Mort pour n'avoir pas sonné du cor :
Devant la menace d'une invasion imminente, Marsile, roi de Saragosse, promet de se convertir, lui et les siens, au catholicisme. Pour mener les négociations, Roland, neveu de Charlemagne, propose d'envoyer Ganelon, son beau-père, pensant lui rendre hommage. Mais celui-ci ne voit dans cette ambassade qu'une embuscade et, par souci de vengeance, trahit. Il conseille à Marsile de diriger une offensive sur
l' arrière garde de l'armée chrétienne où se trouvent Roland et son inséparable ami Olivier. L'ennemi se rapproche ; toutefois, Roland refuse de sonner du cor pour avertir l'empereur et rappeler le gros de l'armée. Seul, il oppose une héroïque résistance aux Sarrasins, armé de sa fidèle épée Durendal.

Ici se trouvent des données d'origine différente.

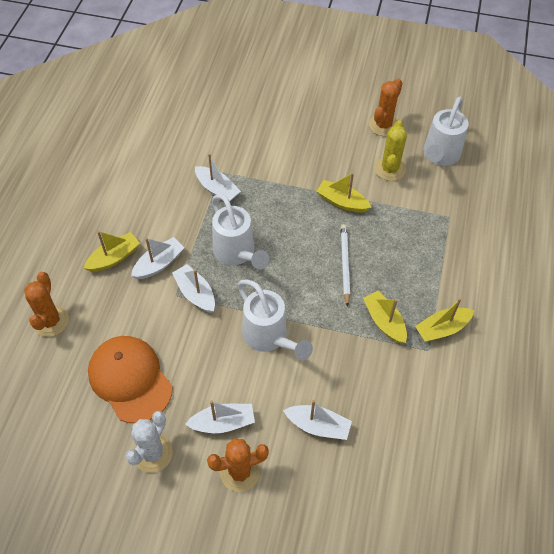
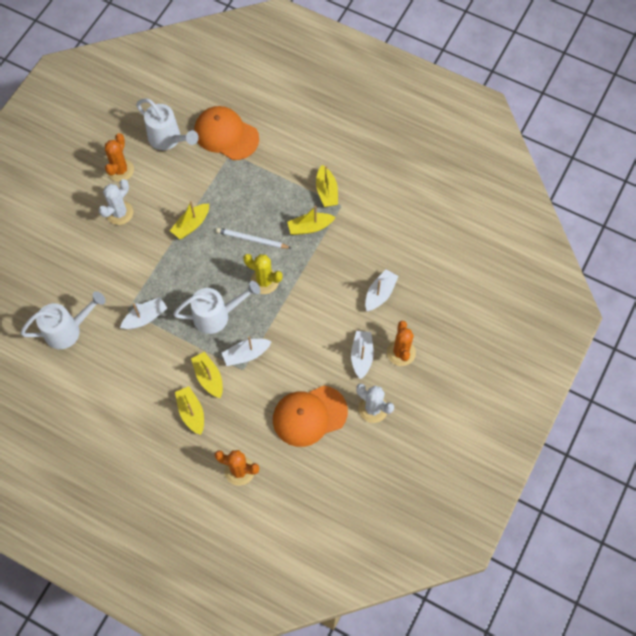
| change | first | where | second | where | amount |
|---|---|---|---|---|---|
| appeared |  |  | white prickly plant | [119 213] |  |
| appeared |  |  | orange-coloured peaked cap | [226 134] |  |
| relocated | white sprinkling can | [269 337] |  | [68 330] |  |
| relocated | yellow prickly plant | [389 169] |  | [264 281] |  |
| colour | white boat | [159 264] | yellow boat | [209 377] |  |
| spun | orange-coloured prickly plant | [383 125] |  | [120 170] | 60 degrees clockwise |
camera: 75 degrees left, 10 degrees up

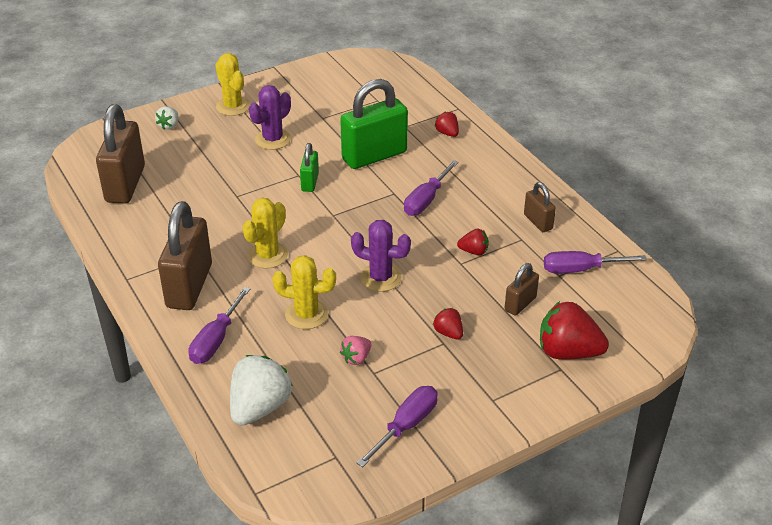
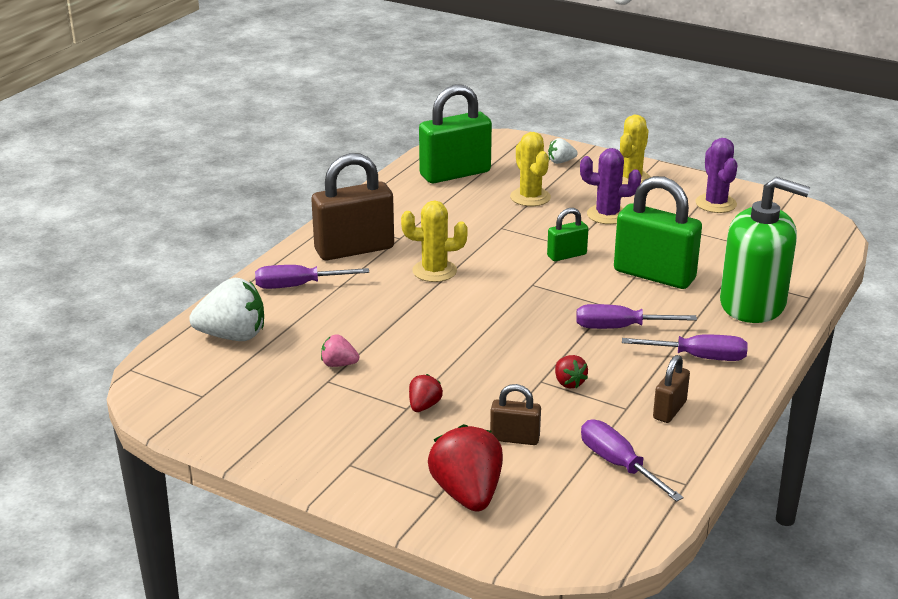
| change | first | where | second | where | amount |
|---|---|---|---|---|---|
| relocated | yellow prickly plant | [306 314] |  | [530 197] |  |
| relocated | purple prickly plant | [380 278] |  | [716 204] |  |
| relocated | purple screwdriver | [406 426] |  | [699 357] |  |
| exchanged | crimson berry | [447 133] | green pump bottle | [753 304] |  |
| colour | dark brown lock | [125 184] | green lock | [455 174] |  |
camera: 60 degrees right, 10 degrees down

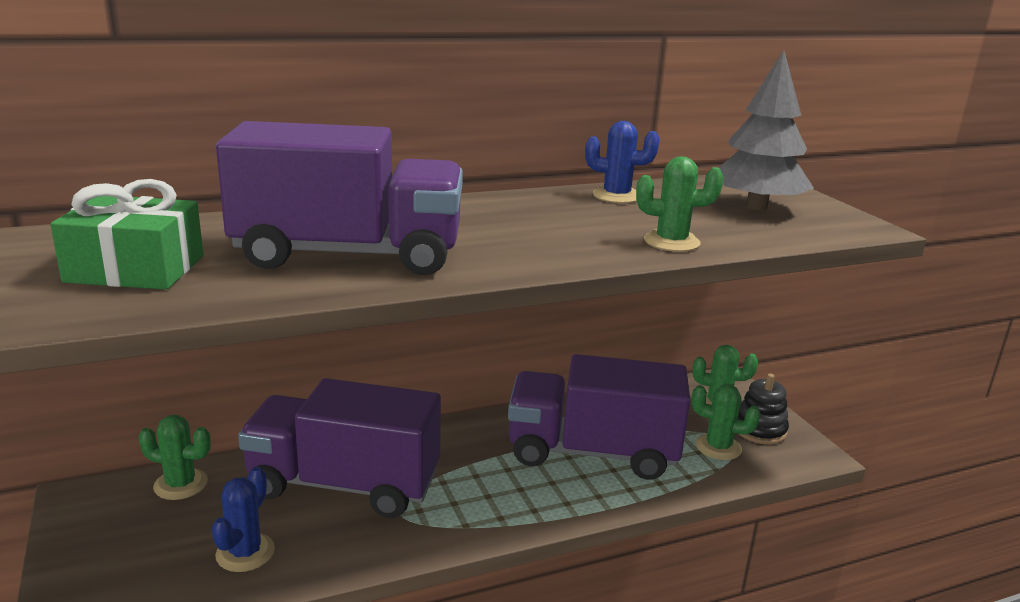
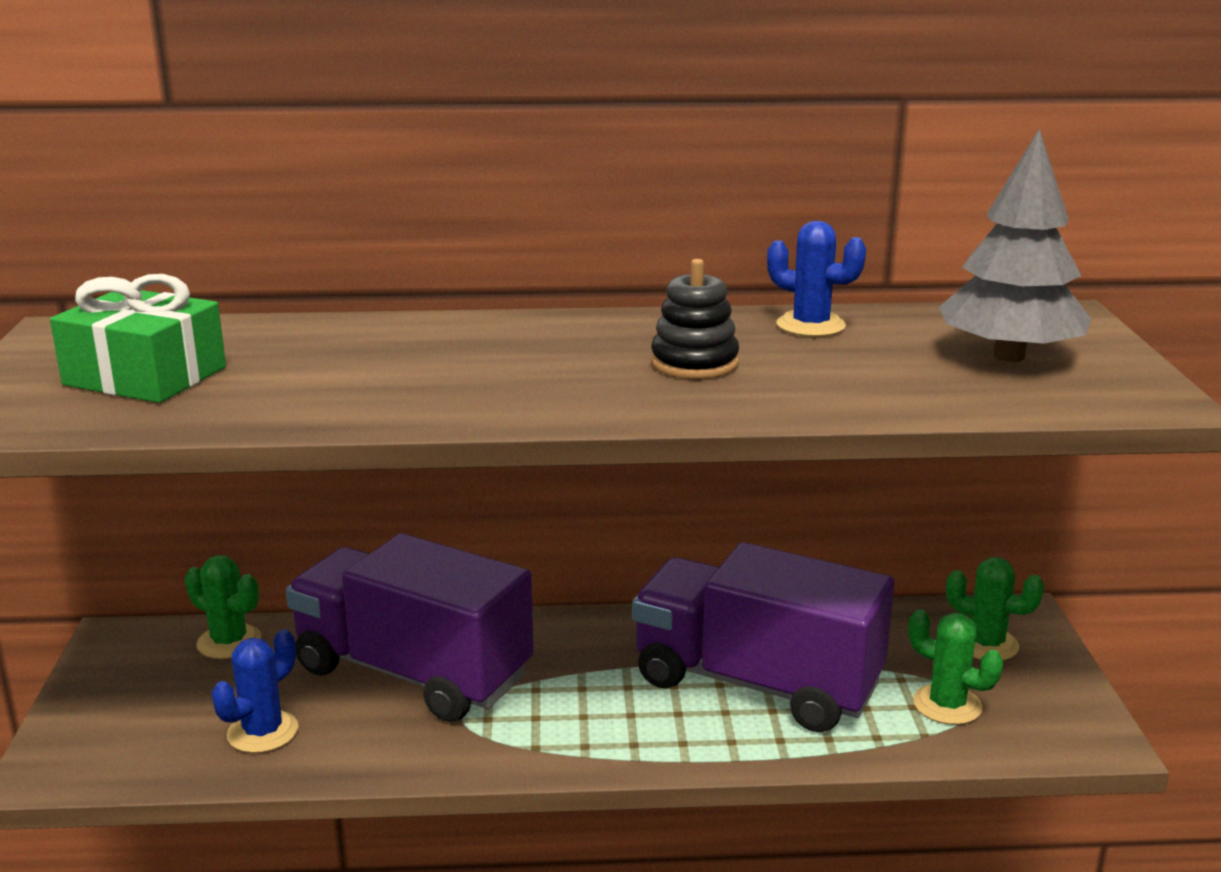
| change | first | where | second | where | amount |
|---|---|---|---|---|---|
| missing | purple toy truck | [349 254] |  |  |  |
| missing | green prickly plant | [671 242] |  |  |  |
| relocated | black stacking toy | [760 430] |  | [694 363] |  |
camera: 20 degrees right, 0 degrees up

Quand il se résigne enfin à rassembler les troupes, il est trop tard. Gravement blessé, après avoir tenté de briser son épée, il s'étend sous un pin, attendant que la mort le ravisse. La belle Aude, sæur d'O!ivier, meurt à son tour de chagrin en apprenánt la disparition de son fiancé. Charlemagne vengera le héros en battant les Sarrasins. Quant à Ganelon, il périra écartelé au terme d'un duel judiciaire où le représentant de Roland accule à la défaite celui du traître, rendant de la sorte manifeste le jugement divin.
Faits et gestes :
La "Chanson de Roland", la plus ancienne chanson de geste connue en France, relate les exploits de Roland, neveu de Charlemagne, face aux infidèles. Composé de 4000 vers, ce poème raconte, basé sur des faits historique, le massacre de l'arrière-garde de l'armée de Charlemagne au col de Roncevaux, le 15 août 778.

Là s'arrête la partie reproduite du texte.